§ Supplied data:
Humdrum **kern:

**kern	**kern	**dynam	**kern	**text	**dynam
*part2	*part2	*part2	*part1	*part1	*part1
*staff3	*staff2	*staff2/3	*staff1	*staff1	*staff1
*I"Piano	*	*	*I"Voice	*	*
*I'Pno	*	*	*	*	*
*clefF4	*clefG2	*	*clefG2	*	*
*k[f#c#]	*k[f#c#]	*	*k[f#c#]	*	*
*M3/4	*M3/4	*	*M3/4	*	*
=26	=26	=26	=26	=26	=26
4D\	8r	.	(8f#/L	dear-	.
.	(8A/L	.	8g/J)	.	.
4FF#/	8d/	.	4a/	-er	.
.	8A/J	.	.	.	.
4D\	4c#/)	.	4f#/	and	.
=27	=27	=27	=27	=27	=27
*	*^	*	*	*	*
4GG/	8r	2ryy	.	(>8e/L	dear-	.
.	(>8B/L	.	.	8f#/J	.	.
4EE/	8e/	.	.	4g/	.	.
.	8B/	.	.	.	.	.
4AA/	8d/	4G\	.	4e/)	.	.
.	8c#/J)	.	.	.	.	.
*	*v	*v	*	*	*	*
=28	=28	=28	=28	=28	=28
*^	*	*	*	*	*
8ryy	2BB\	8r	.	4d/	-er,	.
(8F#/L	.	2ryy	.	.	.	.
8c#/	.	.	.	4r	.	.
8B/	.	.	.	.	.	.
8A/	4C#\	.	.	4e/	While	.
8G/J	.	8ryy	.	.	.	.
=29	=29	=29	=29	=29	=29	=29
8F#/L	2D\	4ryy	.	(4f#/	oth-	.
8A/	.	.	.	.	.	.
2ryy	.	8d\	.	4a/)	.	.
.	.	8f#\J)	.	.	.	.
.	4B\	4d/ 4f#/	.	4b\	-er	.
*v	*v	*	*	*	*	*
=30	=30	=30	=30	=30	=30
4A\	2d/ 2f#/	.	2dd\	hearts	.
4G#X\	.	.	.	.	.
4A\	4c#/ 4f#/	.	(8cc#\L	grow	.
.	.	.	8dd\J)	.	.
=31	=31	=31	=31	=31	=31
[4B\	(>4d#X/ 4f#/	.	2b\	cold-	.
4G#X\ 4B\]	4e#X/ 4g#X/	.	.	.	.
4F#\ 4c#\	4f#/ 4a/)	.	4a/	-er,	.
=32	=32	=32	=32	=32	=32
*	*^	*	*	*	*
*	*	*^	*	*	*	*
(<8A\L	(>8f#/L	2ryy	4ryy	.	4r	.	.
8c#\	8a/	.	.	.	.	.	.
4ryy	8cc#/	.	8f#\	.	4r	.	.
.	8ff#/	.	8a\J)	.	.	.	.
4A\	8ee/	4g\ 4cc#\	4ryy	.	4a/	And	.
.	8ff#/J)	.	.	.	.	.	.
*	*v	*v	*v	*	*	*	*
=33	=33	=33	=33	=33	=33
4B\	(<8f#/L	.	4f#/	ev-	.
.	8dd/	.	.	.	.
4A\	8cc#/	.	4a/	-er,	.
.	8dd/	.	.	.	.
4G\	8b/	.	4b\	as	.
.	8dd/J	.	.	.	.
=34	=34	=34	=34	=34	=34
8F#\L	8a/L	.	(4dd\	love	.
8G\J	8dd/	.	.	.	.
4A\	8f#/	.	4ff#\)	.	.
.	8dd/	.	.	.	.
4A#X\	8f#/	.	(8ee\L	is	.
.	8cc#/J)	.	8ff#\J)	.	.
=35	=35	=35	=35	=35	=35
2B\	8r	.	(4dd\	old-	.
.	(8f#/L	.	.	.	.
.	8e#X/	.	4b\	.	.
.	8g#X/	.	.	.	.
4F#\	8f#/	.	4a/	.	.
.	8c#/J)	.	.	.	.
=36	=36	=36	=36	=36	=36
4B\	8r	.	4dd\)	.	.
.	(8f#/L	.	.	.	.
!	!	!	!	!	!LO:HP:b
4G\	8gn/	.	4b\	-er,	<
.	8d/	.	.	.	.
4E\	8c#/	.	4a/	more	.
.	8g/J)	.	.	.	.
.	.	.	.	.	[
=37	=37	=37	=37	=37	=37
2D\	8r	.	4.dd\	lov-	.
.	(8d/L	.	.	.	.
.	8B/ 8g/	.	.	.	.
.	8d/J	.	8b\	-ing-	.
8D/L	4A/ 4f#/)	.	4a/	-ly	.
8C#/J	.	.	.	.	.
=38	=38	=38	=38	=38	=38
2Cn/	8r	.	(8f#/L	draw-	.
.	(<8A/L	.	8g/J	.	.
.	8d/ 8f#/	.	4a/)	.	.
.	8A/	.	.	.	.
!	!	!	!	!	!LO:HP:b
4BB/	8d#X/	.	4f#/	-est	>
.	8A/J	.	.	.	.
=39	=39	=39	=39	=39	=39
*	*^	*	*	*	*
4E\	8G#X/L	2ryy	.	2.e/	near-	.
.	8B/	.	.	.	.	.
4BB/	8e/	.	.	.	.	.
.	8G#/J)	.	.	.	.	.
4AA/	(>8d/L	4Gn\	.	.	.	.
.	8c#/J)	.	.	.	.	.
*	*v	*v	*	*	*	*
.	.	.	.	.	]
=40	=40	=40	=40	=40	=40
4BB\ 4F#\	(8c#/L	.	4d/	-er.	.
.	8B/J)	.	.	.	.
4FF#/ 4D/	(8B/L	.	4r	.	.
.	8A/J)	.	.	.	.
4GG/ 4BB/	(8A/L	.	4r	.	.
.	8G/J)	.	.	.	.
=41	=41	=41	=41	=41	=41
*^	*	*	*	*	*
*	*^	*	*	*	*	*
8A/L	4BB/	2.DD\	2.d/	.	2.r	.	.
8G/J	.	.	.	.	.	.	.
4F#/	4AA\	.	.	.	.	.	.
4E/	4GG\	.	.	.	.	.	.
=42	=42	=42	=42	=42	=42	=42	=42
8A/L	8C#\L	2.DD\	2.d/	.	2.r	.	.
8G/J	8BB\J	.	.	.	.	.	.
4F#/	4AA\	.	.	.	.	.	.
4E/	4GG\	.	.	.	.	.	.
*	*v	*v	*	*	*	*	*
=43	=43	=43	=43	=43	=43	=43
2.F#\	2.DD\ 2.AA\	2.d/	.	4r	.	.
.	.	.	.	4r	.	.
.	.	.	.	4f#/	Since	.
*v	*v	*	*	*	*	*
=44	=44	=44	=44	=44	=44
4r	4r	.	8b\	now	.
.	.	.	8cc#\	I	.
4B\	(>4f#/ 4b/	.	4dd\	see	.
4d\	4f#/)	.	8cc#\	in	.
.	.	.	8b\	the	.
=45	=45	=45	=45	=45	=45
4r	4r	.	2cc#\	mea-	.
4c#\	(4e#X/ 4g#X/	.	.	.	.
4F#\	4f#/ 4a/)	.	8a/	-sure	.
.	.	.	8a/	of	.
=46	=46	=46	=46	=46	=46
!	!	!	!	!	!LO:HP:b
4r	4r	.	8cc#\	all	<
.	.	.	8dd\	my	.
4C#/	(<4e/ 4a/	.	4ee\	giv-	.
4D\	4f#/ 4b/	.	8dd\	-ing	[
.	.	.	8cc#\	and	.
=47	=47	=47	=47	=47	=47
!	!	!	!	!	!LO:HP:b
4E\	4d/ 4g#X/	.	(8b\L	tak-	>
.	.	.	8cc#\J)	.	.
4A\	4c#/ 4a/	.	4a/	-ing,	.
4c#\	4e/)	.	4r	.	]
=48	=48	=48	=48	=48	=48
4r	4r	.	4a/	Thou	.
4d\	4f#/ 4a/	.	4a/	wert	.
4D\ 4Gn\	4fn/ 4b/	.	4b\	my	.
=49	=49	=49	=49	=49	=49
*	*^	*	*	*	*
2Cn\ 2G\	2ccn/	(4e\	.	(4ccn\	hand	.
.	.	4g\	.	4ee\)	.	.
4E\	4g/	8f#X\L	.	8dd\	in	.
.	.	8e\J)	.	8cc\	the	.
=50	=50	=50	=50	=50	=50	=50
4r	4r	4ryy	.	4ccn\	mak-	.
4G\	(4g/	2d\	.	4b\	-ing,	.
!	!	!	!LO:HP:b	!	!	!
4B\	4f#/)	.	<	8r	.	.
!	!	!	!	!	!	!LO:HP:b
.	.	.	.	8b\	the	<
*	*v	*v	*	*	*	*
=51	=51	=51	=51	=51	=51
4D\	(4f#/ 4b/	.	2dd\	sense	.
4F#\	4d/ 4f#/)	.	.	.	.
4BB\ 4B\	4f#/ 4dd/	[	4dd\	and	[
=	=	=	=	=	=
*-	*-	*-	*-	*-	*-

§ What this task involves: Gather every line of the material above that contains the string "kern" and copy each one in full.

§ Full output:
Humdrum **kern:
**kern	**kern	**dynam	**kern	**text	**dynam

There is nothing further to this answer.